Seit ein paar Jahren hat es den gebürtigen Salzburger, Wahlwiener und Zwischendurch-Hamburger Martin Grassberger ins Weinviertel verschlagen. Und es ist gleichzeitig eine Art Rückkehr zu seinen Wurzeln, die der Biologe und Facharzt für Gerichtsmedizin hier praktiziert.

Der Garten ist sein liebstes experimentelles Feld. Grassberger versucht sich an verschiedenen Anbaumethoden, bebaut, pflanzt, erntet. Sofern er nicht gerade an der Naturwissenschaftlichen Fakultät der Uni Wien oder der Medizinischen Fakultät der Sigmund-Freud-Universität die Fachgebiete Human- und Gesundheitsökologie, Evolutionäre Medizin, Forensische Medizin sowie Pathologie lehrt. Oder Vorträge hält. Oder an Publikationen schreibt.

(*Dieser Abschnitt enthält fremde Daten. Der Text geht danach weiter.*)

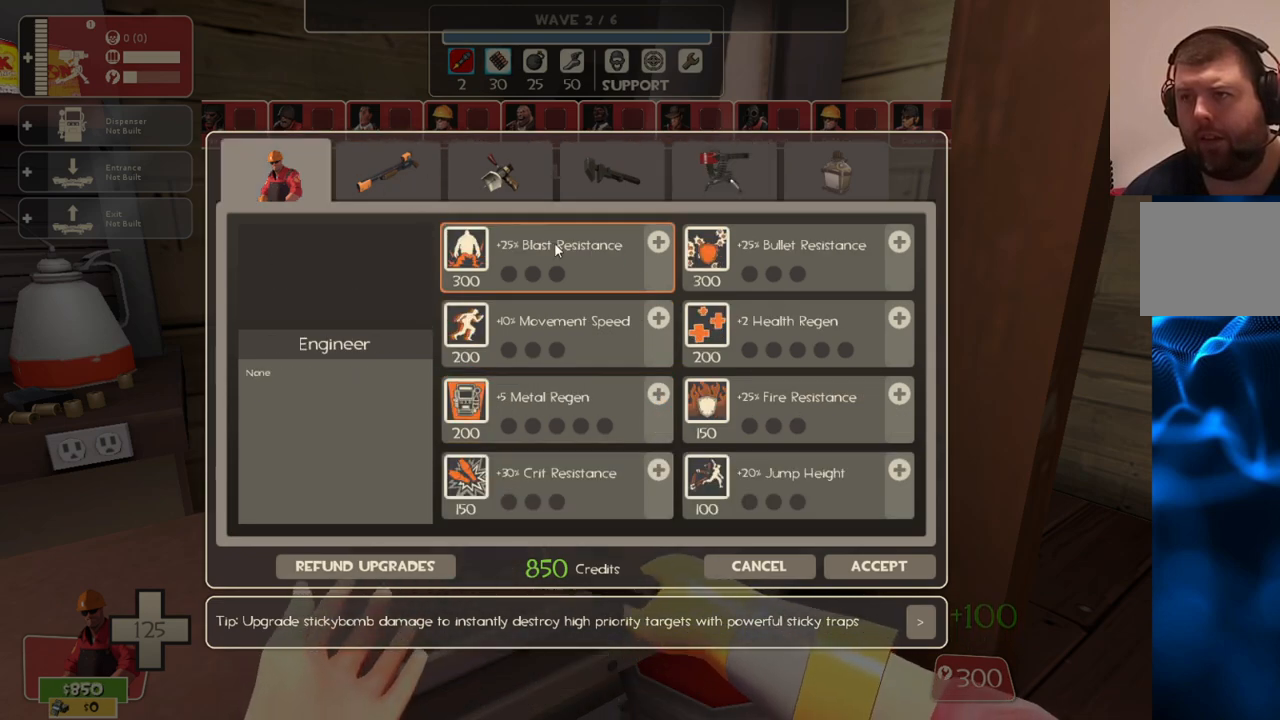
{"buttons": [], "left_stick": "center", "right_stick": "center", "events": [[467, "right_stick", "center"]]}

Plädoyer für Biolandwirtschaft

Zudem ist Martin Grassberger ausgebildeter landwirtschaftlicher Facharbeiter. Er weiß, wovon er spricht, wenn er sich für regenerative Biolandwirtschaft und eine Abkehr von industriellen Methoden auf dem Acker einsetzt. Sein Garten lädt jedenfalls zum Verweilen und Sinnieren ein – und zum Beobachten vielfältig surrenden, brummenden, flatternden Lebens.

STANDARD: Essen selbst anzubauen ist für einen Naturwissenschafter wohl nicht alltäglich. Woher kommt das? Sieht man als Gerichtsmediziner, dass wir an falscher Ernährung sterben?

Zwischen Garten und Gerichtsmedizin: Martin Grassberger.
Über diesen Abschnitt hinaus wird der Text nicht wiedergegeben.